In overnight trading, DOW futures traded lower and are expected to open at 45,429 this morning, down -172 points from Friday’s close.
Crude oil closed higher on Friday of last week and higher week-over-week
West Texas Intermediate (WTI) crude closed up 14 cents per barrel (0.22%), to close at $63.66 on Friday of last week, and up 86 cents week-over-week. Brent crude closed up 6 cents per barrel (0.09%), to close at $67.73, and up $1.88 week-over-week.
One Exchange WCS (Western Canadian Select) for October delivery settled on Friday of last week at US$12.10 below the WTI-CMA (West Texas Intermediate – Calendar Month Average). The implied value was US$51.82 per barrel.
U.S. commercial crude oil inventories (excluding those in the Strategic Petroleum Reserve) decreased by 2.4 million barrels week-over-week. At 418.3 million barrels, U.S. crude oil inventories are 6% below the five-year average for this time of year.

Total motor gasoline inventories decreased by 1.2 million barrels week-over-week and are at the five-year average for this time of year

Distillate fuel inventories decreased by 1.8 million barrels week-over-week and are 15% below the five-year average for this time of year.

Propane/propylene inventories increased by 1.7 million barrels week-over-week and are 13% above the five-year average for this time of year.

Propane prices closed at 67 cents per gallon on Friday of last week, up 1 cent per gallon week-over-week, but down 9 cents year-over-year.

Overall, total commercial petroleum inventories decreased by 4.4 million barrels during the week ending August 22, 2025.
U.S. crude oil imports averaged 6.2 million barrels per day during the week ending August 22, 2025, a decrease of 263,000 barrels per day week-over-week. Over the past four weeks, crude oil imports averaged about 6.4 million barrels per day, 0.4% less than the same four-week period last year. Total motor gasoline imports (including both finished gasoline and gasoline blending components) averaged 767,000 barrels per day, and distillate fuel imports averaged 141,000 barrels per day during the week ending August 27, 2025.

U.S. crude oil exports averaged 3.81 million barrels per day during the week ending August 22, 2025, a decrease of 562,000 barrels per day week-over-week. Over the past four weeks, crude oil exports averaged 3.769 million barrels per day.

U.S. crude oil refinery inputs averaged 16.9 million barrels per day during the week ending August 22, 2025, which was 328,000 barrels per day less week-over-week.

WTI is poised to open at $65.81, up $1.80 per barrel from Friday’s close.
North American Rail Traffic
Week Ending August 27, 2025:
Total North American weekly rail volumes were down (-1.41%) in week 35, compared with the same week last year.

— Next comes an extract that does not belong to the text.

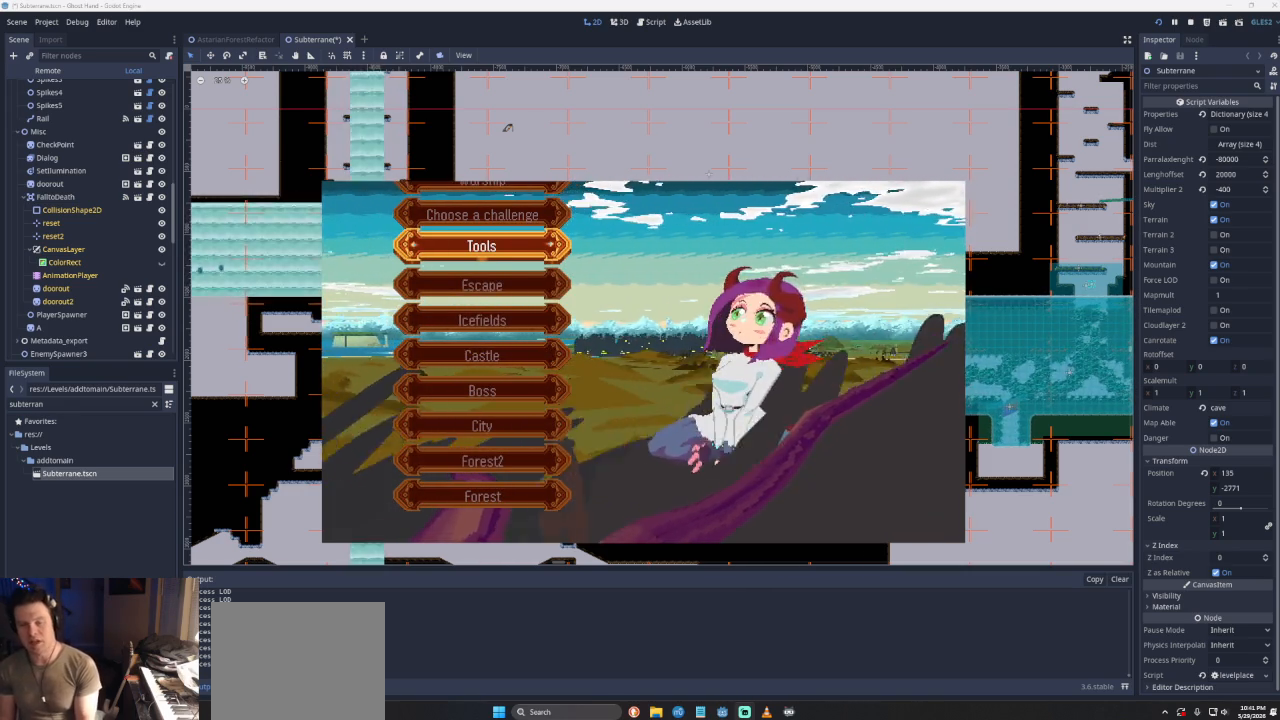
{"buttons": ["DPAD_UP"], "left_stick": "center", "events": [[67, "DPAD_DOWN", "down"], [200, "DPAD_DOWN", "up"], [467, "DPAD_UP", "down"]]}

Total Carloads for the week ending August 27th were 324,686, down (-0.57%) compared with the same week in 2024, while weekly Intermodal volume was 343,756, down (-2.19%) year over year. 6 of the AAR’s 11 major traffic categories posted year-over-year decreases. The largest decrease came from Forest Products (-11.51%), while the largest increase was Grain (+5.17%).
In the East, CSX’s total volumes were down (-0.20%), with the largest decrease coming from Metallic Ores and Metals (-20.66%), while the largest increase came from Nonmetallic Minerals (+16.71%). NS’s total volumes were up (+1.23%), with the largest increase coming from Petroleum & Petroleum Products (+31.30%), while the largest decrease came from Grain (-17.59%).
In the West, BNSF’s total volumes were down (-0.89%), with the largest increase coming from Nonmetallic Minerals (+8.13%), while the largest decrease came from Coal (-19.94%). UP’s total volumes were down (-4.39%), with the largest increase coming from Grain (+24.42%), while the largest decrease came from Nonmetallic Minerals (-13.47%).
In Canada, CN’s total volumes were up (+9.90%), with the largest increase coming from Intermodal Units (+57.21%), while the largest decrease came from Coal (-19.94%). CPKCS’s total volumes were down (-17.37%), with the largest increase coming from Grain (+10.43%), while the largest decrease came from Forest Products (-62.47%).
Source Data: AAR – PFL Analytics
Rig Count
North American rig count was down by -7 rigs week-over-week. The US rig count was down by -2 rigs week-over-week, and down by -47 rigs year-over-year. The US currently has 536 active rigs. Canada’s rig count was down by -5 rigs week-over-week and down by -45 rigs year-over-year. Canada currently has 175 active rigs. Overall, year-over-year we are down by -92 rigs collectively.
North American Rig Count Summary


We are watching a few things out there for you:
We are watching Petroleum Carloads
The four-week rolling average of petroleum carloads carried on the six largest North American railroads rose to 27,950 from 27,787 which was an increase of +163 rail cars week-over-week. Canadian volumes were mixed. CPKC’s shipments were lower by -5.0% week over week, CN’s volumes were higher by +6.0% week-over-week. U.S. shipments were also mixed. CSX had the largest percentage increase and was up by +6.0%. The BNSF had the largest percentage decrease and was down by -15%.
We are watching Canadian Crude by Rail
Crude by rail out of Canada decreased month over month. The Canadian Energy regulator reported late evening on August 25, that 62,847 barrels were exported per day during the month of June 2025, down from 67,686 barrels in May of 2025, a decrease of 4,839 barrels per day, month over month. This is its lowest reading since August of 2020 where Canada only exported 51,052 barrels per day.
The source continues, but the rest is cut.